Dankzij een bestelling op balkonton.nl arriveerden er een hele hoop nieuwe wormen. Het leken wel mieren, zo buitelden ze over elkaar heen. Tijd om het hotel op te schonen. De vruchtbare aarde ging in een krat en dat krat zetten Zorra en ik achterop mijn bagagedrager. Op naar de boomgaard, waar Vos speciale plantjes aan het kweken is. Oh wat was hij blij met ons – volop levende – cadeau.
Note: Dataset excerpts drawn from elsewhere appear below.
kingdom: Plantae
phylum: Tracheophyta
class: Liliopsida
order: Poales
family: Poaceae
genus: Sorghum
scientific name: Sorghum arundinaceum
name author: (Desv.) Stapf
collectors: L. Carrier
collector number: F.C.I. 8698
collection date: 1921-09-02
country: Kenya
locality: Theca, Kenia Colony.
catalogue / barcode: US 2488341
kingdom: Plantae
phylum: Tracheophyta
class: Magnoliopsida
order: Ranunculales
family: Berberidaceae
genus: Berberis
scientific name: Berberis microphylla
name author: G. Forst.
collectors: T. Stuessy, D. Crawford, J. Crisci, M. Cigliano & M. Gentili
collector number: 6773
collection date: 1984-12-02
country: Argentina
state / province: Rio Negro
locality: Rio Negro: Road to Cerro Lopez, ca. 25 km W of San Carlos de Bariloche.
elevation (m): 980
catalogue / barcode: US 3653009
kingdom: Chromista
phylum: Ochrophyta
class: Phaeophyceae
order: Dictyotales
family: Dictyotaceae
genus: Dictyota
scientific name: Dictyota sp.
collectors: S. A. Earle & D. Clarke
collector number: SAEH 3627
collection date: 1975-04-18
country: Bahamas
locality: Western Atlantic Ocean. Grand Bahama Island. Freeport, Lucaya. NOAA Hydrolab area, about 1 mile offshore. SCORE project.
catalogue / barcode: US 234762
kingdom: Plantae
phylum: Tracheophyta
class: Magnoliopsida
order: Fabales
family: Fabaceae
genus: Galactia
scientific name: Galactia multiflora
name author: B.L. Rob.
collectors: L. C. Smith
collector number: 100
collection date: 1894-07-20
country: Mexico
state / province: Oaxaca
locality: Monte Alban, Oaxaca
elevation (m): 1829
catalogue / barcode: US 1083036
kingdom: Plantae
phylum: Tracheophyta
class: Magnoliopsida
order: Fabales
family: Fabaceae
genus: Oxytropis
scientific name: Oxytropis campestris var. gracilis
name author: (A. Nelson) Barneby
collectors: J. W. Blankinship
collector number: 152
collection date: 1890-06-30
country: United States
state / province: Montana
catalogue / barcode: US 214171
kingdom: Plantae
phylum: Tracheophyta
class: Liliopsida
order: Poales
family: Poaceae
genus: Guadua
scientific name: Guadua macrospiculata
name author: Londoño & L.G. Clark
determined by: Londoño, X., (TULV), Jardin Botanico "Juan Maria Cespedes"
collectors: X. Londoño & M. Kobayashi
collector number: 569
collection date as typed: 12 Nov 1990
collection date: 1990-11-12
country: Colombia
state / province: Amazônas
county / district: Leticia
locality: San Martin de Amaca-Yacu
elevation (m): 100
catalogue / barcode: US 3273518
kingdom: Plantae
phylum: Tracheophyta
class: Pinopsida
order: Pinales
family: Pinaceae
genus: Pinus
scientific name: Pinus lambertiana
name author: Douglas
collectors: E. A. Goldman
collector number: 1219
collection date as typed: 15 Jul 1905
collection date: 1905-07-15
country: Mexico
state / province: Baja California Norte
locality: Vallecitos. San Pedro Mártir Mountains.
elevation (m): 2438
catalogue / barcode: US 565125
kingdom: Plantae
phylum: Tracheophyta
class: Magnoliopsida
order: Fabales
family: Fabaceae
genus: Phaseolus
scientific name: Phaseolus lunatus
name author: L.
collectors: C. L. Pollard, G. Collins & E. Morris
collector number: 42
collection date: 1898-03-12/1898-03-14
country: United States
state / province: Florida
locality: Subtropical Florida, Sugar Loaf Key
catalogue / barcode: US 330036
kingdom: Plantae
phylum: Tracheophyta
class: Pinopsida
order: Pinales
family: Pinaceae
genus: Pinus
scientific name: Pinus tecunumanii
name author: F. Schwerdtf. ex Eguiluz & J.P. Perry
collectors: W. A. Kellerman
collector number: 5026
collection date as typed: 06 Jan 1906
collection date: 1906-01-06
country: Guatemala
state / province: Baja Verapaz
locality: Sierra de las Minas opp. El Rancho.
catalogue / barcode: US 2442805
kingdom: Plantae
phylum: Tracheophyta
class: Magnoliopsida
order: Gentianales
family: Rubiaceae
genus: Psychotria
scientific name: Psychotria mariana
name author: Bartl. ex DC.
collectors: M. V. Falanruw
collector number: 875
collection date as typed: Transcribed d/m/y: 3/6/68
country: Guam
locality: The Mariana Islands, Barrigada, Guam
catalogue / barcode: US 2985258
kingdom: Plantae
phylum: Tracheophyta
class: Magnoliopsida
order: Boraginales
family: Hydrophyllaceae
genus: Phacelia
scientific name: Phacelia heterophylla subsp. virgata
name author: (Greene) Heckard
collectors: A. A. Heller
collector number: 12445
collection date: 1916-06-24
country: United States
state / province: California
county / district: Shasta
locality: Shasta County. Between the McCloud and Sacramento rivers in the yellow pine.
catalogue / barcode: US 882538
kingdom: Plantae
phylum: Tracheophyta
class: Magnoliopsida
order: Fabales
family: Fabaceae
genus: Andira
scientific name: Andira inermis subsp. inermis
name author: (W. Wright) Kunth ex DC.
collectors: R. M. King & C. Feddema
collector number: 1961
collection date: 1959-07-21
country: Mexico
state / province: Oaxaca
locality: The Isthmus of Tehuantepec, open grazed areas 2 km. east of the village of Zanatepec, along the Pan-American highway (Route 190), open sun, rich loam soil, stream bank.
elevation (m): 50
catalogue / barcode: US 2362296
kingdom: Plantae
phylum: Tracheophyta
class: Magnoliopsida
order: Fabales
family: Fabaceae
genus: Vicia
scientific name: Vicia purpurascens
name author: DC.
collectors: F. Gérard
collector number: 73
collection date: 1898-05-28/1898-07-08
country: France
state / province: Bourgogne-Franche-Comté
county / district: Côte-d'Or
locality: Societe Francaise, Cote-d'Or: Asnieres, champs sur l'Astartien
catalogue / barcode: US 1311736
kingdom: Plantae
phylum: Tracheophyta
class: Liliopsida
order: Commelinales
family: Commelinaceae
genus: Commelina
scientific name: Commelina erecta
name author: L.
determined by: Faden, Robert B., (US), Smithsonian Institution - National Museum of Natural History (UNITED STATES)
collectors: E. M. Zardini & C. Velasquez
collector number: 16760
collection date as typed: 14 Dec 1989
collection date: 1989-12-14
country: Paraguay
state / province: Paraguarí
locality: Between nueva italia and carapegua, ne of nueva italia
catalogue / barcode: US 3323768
We vulden de wormenbak met vers groenafval en een restje Bolustaart (zouden ze dat ook lekker vinden?). En deden er weer eens karton bij, dat was ik al een paar jaar vergeten te doen en schijnt nogal belangrijk. Daarna voegden we extra veel koffieprut toe, omdat mieren daar schijnbaar niet zo van houden en dan vanzelf uitchecken.

Klaar is kees. Morgen weer even checken of de nieuwe wormen het nog naar hun zin hebben. Ze hoeven niet eens te piepen of ze krijgen al vers eten, dus ik kan me geen klachten voorstellen.

Bonky

Regelmatig komen er bij ons wilde konijnen op bezoek. Helaas gaat het daar niet super goed mee. Ze hebben bijna allemaal myxomatose. Konijnen krijgen er ooginfecties door en gaan er slecht door eten en drinken. Uiteindelijk leggen ze het loodje.

Myxomatose is zeer besmettelijk. Misschien had Bonky het dan ook wel gekregen als hij niet ontsnapt was. Feit is dat hij meerdere keren ontsnapte en enkele dagen buiten zijn hok verbleef.

Dit werd hem uiteindelijk fataal. Wat een drama.